Si hubiera un concurso para encontrar al periódico más anticatólico del planeta, entre sus más distinguidos finalistas estaría El País, editado en España. Pues bien, a este diario el Papa Francisco le concedió una larga entrevista, aparecida a ocho columnas el día en que Donald Trump tomó posesión de su cargo. Resulta importante traerla a colación pues, esta semana, los católicos celebramos el ministerio de san Pedro instaurado por Jesucristo.
A lo largo de la entrevista se deja ver la astucia evangélica de Francisco. Amable, claro, agudo, con gran sentido del humor, dispuesto al encuentro, aprovecha cada respuesta para evangelizar. La entrevista, larga como es, aborda tres grandes aspectos: la vida de la Iglesia, los problemas del mundo y su experiencia como Papa.
Sin medias tintas, deja muy claro que la misión de la Iglesia es anunciar a Cristo y su Evangelio, lo que pone al centro de su vida el enorme reto de la comunicación. Muy lejos de plantear una teoría, recurre a la sencillez de la fe. El modelo para los cristianos es Dios, porque Él se comunicó primero con la humanidad de manera tan concreta y radical que su Palabra se hizo carne de nuestra carne. El reto, entonces, es lograr una comunicación encarnada, tan específica que alcance la cotidianidad de cada persona. Hacerlo de tal modo que sea evidente la presencia de Dios en el mundo. En un momento de la conversación, Francisco refiere al diálogo entre un ateo y el protagonista de la novela Agustine, de Malegue. El primero inquiere al segundo si realmente puede creer que Cristo es Dios, a lo cual responde que el problema no es creer en Cristo, sino creer que Dios no se hubiera encarnado. Tan sencillo.

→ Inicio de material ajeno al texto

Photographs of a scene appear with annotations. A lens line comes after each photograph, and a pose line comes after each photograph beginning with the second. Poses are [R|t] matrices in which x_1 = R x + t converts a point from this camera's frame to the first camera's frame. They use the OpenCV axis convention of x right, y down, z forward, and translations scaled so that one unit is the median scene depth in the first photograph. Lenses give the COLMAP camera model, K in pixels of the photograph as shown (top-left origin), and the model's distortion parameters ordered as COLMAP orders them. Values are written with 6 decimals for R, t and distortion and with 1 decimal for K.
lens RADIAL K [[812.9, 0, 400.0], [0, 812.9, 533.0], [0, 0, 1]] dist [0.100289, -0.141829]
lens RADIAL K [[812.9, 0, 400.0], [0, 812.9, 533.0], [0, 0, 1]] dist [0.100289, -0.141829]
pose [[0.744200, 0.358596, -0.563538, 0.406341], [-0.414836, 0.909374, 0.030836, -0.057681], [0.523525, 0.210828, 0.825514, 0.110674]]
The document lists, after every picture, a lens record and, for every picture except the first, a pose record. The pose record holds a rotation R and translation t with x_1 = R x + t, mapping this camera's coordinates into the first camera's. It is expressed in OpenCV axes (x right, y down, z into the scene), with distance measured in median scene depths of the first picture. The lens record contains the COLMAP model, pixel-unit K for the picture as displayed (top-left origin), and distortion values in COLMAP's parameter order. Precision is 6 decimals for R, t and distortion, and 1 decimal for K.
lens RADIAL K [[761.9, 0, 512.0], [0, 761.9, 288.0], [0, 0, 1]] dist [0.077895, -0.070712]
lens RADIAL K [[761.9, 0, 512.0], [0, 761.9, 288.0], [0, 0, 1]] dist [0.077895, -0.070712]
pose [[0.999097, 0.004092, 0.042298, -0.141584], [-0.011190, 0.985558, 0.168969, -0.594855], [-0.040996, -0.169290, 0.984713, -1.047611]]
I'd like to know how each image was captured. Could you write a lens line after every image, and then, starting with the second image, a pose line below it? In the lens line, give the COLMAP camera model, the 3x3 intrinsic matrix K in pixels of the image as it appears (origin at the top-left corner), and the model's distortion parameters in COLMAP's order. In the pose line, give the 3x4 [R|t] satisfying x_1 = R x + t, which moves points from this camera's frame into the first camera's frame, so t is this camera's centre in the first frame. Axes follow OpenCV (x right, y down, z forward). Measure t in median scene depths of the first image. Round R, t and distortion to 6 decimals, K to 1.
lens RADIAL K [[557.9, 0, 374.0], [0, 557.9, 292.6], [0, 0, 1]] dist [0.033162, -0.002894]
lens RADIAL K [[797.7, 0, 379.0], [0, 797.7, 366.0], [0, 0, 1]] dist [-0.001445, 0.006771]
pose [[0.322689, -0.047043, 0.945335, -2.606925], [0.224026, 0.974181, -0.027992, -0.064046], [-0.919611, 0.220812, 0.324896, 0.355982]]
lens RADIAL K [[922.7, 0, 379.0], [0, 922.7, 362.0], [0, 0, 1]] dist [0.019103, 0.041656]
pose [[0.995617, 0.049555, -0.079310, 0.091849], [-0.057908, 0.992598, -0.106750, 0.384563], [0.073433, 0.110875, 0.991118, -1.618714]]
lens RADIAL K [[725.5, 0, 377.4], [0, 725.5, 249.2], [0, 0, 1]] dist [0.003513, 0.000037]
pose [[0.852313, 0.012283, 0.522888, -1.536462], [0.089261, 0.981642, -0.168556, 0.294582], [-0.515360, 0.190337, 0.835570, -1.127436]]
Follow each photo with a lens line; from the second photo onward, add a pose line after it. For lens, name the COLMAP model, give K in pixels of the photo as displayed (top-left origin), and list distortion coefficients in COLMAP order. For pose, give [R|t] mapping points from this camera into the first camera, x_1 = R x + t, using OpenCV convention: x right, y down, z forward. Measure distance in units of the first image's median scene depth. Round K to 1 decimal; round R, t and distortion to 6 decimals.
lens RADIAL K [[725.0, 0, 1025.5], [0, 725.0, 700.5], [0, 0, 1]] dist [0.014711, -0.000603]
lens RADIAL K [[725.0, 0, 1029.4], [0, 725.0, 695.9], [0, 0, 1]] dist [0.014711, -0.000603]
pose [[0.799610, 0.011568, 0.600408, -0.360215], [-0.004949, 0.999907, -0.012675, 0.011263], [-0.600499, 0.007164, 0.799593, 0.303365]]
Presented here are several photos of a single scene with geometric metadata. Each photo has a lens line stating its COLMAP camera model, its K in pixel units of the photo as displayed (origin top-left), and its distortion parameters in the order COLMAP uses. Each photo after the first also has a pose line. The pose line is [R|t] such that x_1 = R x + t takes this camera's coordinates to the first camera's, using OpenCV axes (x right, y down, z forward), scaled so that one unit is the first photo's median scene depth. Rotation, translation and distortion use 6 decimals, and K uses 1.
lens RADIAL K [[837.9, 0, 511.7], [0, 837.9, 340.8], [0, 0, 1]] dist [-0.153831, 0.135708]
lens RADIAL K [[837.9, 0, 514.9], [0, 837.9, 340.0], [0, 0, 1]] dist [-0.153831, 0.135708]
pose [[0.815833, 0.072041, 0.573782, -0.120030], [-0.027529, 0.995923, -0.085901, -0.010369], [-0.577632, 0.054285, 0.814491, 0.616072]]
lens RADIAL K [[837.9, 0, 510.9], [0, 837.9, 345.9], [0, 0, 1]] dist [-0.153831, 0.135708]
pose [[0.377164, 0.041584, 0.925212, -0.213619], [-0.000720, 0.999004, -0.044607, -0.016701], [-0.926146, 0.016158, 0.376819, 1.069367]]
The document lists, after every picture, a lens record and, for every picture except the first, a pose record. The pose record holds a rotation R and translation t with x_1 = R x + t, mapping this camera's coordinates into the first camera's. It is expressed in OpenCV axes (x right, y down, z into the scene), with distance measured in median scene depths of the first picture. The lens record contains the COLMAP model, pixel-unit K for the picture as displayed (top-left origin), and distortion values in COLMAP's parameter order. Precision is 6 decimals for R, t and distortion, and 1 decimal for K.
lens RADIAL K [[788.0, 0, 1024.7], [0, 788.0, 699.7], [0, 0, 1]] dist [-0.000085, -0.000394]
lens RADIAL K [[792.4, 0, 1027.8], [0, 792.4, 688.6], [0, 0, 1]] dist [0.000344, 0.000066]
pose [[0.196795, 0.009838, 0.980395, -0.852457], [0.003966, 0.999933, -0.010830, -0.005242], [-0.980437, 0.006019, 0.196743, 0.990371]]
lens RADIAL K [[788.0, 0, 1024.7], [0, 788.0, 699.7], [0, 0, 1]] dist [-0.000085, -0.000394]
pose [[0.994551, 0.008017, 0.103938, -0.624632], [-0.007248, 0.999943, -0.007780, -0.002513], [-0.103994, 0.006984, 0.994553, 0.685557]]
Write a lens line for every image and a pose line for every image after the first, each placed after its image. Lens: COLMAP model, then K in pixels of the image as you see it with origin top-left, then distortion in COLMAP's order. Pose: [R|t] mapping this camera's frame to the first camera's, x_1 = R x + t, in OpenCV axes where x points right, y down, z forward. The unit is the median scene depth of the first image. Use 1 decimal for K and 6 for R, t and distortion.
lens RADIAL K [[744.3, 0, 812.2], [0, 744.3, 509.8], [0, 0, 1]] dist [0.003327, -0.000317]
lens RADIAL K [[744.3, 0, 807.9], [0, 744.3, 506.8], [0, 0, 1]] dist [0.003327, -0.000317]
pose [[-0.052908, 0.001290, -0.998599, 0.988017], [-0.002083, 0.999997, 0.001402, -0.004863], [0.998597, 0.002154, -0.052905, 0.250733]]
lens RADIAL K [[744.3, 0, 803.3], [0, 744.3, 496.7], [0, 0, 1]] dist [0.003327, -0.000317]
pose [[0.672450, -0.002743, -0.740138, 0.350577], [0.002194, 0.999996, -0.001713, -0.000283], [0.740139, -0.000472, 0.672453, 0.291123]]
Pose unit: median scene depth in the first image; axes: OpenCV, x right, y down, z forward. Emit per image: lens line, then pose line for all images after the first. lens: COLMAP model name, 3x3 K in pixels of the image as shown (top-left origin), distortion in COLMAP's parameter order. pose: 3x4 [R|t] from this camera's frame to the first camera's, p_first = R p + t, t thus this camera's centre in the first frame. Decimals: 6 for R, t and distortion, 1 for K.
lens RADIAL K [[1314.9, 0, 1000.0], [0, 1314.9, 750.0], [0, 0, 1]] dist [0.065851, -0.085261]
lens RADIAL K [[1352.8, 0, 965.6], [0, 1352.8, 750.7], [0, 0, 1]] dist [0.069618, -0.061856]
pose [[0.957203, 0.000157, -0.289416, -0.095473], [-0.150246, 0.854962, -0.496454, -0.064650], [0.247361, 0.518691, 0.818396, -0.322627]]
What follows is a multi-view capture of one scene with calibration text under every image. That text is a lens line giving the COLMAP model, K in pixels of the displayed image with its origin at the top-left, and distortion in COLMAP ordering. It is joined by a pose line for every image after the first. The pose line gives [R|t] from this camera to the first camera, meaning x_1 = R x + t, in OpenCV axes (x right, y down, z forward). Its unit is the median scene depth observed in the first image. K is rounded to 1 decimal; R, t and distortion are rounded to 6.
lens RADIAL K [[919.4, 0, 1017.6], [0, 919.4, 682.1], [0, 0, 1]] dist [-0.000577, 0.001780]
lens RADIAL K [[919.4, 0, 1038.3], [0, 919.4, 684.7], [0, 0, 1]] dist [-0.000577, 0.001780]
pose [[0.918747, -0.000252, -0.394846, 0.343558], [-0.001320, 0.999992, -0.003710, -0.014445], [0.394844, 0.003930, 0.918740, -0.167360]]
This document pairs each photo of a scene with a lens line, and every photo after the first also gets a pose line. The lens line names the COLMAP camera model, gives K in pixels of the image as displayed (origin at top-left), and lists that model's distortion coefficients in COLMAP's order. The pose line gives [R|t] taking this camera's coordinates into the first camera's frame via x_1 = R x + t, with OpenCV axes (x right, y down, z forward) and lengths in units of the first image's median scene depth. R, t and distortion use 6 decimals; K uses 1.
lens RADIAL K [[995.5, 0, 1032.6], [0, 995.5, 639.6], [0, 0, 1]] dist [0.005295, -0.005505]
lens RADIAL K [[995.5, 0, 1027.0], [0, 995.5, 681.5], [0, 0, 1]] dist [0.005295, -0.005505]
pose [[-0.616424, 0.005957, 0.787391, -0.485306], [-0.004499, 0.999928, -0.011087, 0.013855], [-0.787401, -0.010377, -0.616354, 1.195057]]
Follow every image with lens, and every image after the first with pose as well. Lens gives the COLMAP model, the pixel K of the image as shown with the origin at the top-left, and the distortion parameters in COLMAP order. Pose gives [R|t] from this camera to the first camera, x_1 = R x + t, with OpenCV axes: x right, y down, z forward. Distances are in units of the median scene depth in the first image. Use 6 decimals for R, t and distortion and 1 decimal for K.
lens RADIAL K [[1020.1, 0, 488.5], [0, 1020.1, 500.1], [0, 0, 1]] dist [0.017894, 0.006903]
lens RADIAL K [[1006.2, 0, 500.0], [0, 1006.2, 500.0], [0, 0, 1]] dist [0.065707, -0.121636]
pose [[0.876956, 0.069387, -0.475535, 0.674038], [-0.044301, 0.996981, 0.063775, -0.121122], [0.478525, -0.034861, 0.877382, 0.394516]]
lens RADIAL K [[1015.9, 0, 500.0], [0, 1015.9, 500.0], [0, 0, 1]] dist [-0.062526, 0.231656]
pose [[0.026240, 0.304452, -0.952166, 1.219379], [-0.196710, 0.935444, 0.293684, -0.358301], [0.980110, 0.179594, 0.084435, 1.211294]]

De este hecho central, el Papa deriva los problemas y soluciones dentro de la Iglesia. Insiste en la necesidad de salir al paso de la mundanidad espiritual, la ideologización de la fe y el clericalismo. Y como solución propone la santidad.
No son los sesudos programas de acción los que hacen efectivo el Evangelio, sino el testimonio de los santos. Esta es la esencia de la vida de la catolicidad, aunque resulte muy escandalosa para los parámetros culturales de nuestra época. Una vez más, no son las ideologías, ni los grandes programas los que hacen presente a Cristo en el mundo, sino la encarnación de su Palabra hecha testimonio.
En consecuencia, la perspectiva del Papa sobre el mundo resulta contracultural. Hoy, cuando abundan los profetas de calamidades, Francisco brilla por su sentido común. Aborda la crisis mundial de los migrantes y refugiados sin grandilocuentes declaraciones y pone el dedo en la llaga. La situación es consecuencia de un problema mucho más profundo, como es la pérdida de la centralidad de la persona humana. Una carencia que impide discernir con claridad en estos tiempos de crisis, amenazando con buscar la fácil solución de un salvador de ocasión. Entonces, el problema no se crea por la xenofobia europea o las locuras de Trump, sino por la pérdida de lo concreto de nuestra humanidad, visible en el desprecio a la vida y la dignidad de las personas. Así lo dice: “Me preocupa del mundo la desproporción económica: que un pequeño grupo de la humanidad tenga más del 80% de la fortuna, con lo que esto significa en la economía, donde al centro del sistema económico está el dios dinero y no el hombre y la mujer, ¡el humano! Entonces se crea la cultura del descarte”.
En cuanto a su persona, rechaza sentirse atacado o incomprendido. Cuestionado sobre si le incomoda el poder, responde: “Es que el poder no lo tengo yo. El poder es compartido. El poder es cuando se toman decisiones pensadas, dialogadas, rezadas (…) A mí no me incomoda el poder. Me incomodan ciertos protocolos, pero es porque soy así, callejero”.
En la entrevista, el Papa tan sólo sigue un mandato de Cristo y un consejo de san Pedro: ser inocentes y astutos al mismo tiempo; y dar razones de nuestra esperanza, con sencillez y humildad.
El ministerio de san Pedro implica poder y autoridad. Nadie se llame a engaño. Su misión es anunciar a Cristo, sin glosa, para construir un mundo más humano. Por eso resulta esencial denunciar la cultura de la muerte, del descarte y la dictadura del relativismo, al tiempo de propiciar la cultura del encuentro. Francisco pone el ejemplo, cosa de seguirle el paso.